--- EXERCISE AIM ---
Please copy the records starting at the line that contains "Work Value (Rs." and ending at the line that contains "Payment (Rs. in", swapping "Lakh" for "Crore" and leaving everything else unchanged. Return only those lines.

--- STORED DATA ---
☆ ☆ ☆ ☆ ☆ ☆ ☆
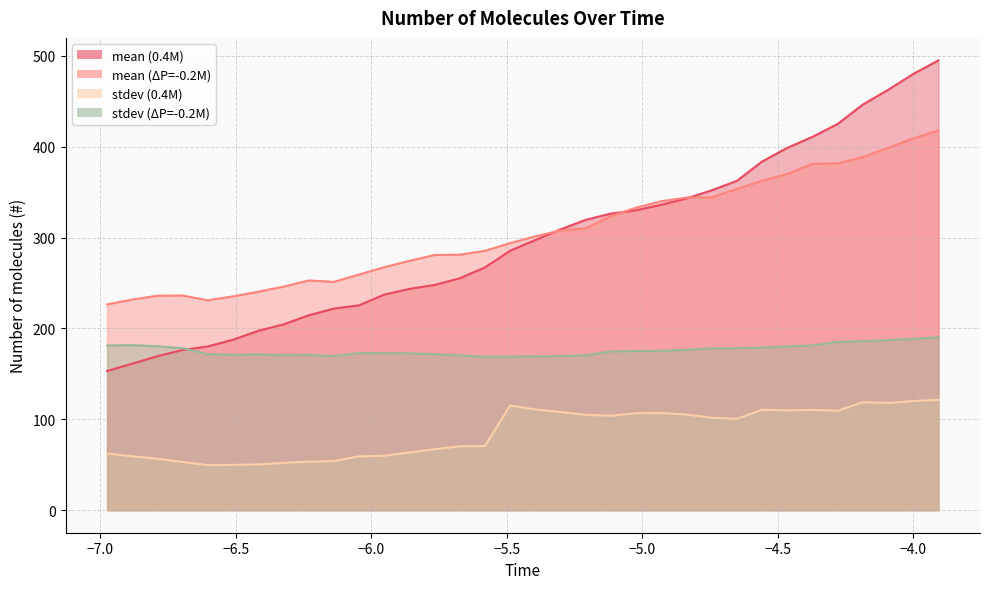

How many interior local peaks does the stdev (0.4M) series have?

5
☆ ☆ ☆ ☆ ☆ ☆ ☆
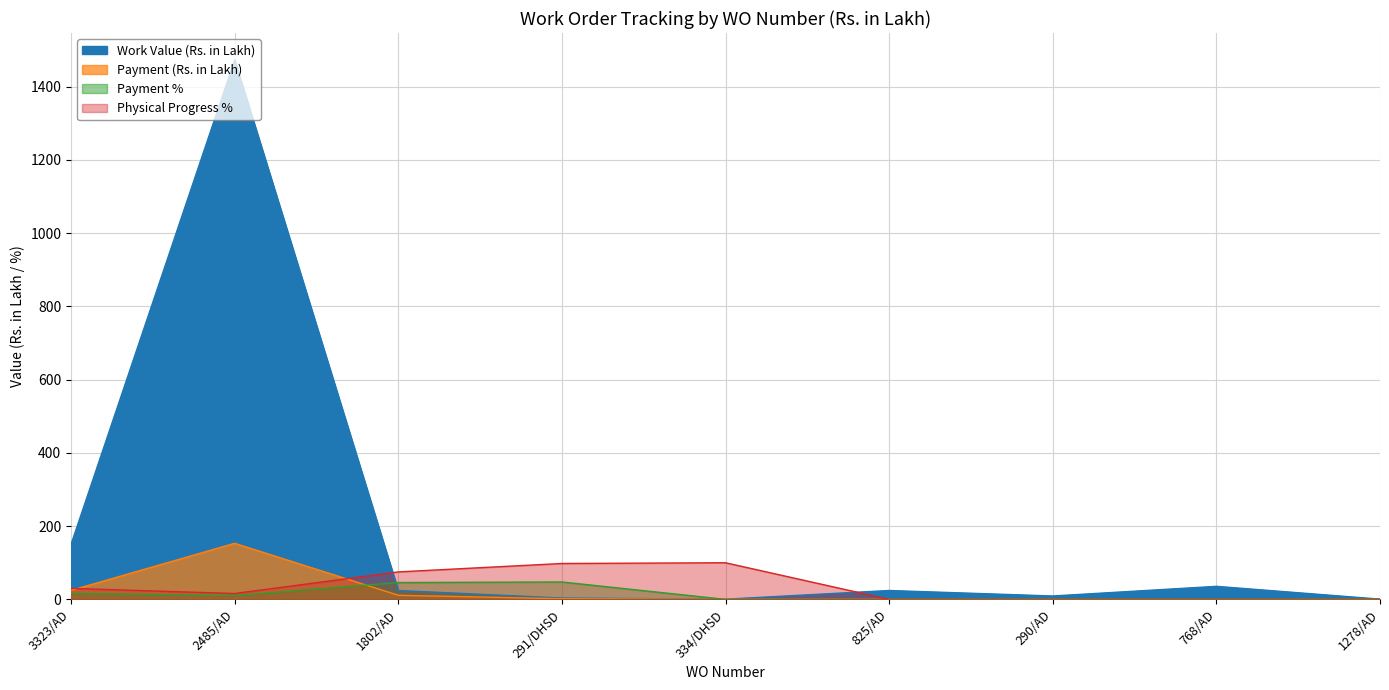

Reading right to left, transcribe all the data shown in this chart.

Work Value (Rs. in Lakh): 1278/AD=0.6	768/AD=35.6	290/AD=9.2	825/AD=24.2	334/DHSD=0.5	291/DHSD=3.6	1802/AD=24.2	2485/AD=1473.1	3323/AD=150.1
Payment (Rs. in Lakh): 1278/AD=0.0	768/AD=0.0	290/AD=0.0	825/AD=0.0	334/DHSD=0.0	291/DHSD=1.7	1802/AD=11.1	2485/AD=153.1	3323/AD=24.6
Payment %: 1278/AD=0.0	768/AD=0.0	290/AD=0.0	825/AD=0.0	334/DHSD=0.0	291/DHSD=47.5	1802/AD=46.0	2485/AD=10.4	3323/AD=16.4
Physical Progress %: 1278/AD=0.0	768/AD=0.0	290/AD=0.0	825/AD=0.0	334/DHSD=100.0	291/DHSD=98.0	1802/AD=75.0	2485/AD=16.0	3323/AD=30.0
☆ ☆ ☆ ☆ ☆ ☆ ☆
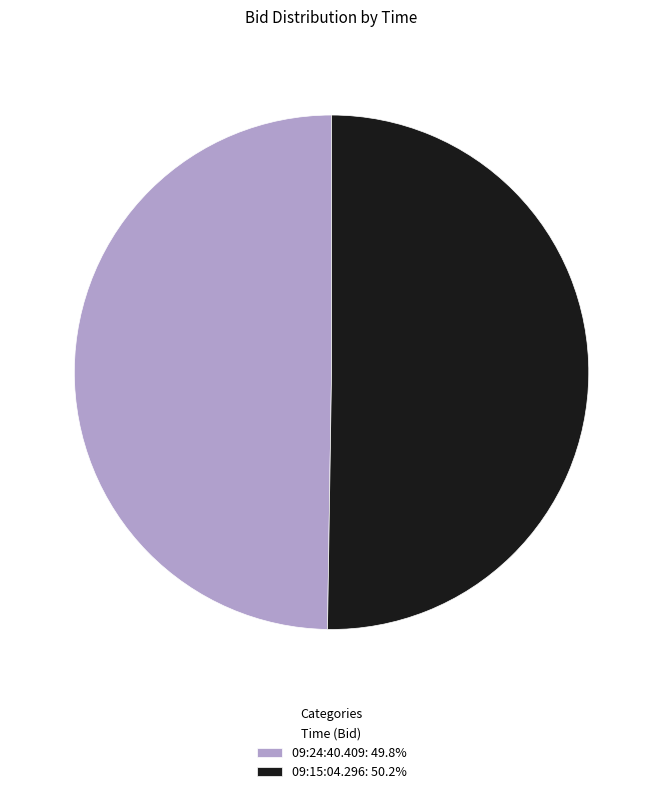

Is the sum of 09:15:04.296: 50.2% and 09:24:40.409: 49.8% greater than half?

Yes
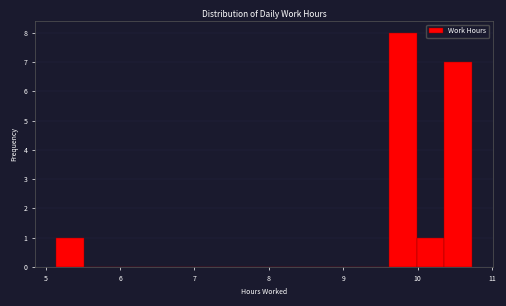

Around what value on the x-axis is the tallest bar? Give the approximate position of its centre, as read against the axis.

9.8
☆ ☆ ☆ ☆ ☆ ☆ ☆
--- RESPONSE BELOW ---
Work Value (Rs. in Crore): 1278/AD=0.6	768/AD=35.6	290/AD=9.2	825/AD=24.2	334/DHSD=0.5	291/DHSD=3.6	1802/AD=24.2	2485/AD=1473.1	3323/AD=150.1
Payment (Rs. in Crore): 1278/AD=0.0	768/AD=0.0	290/AD=0.0	825/AD=0.0	334/DHSD=0.0	291/DHSD=1.7	1802/AD=11.1	2485/AD=153.1	3323/AD=24.6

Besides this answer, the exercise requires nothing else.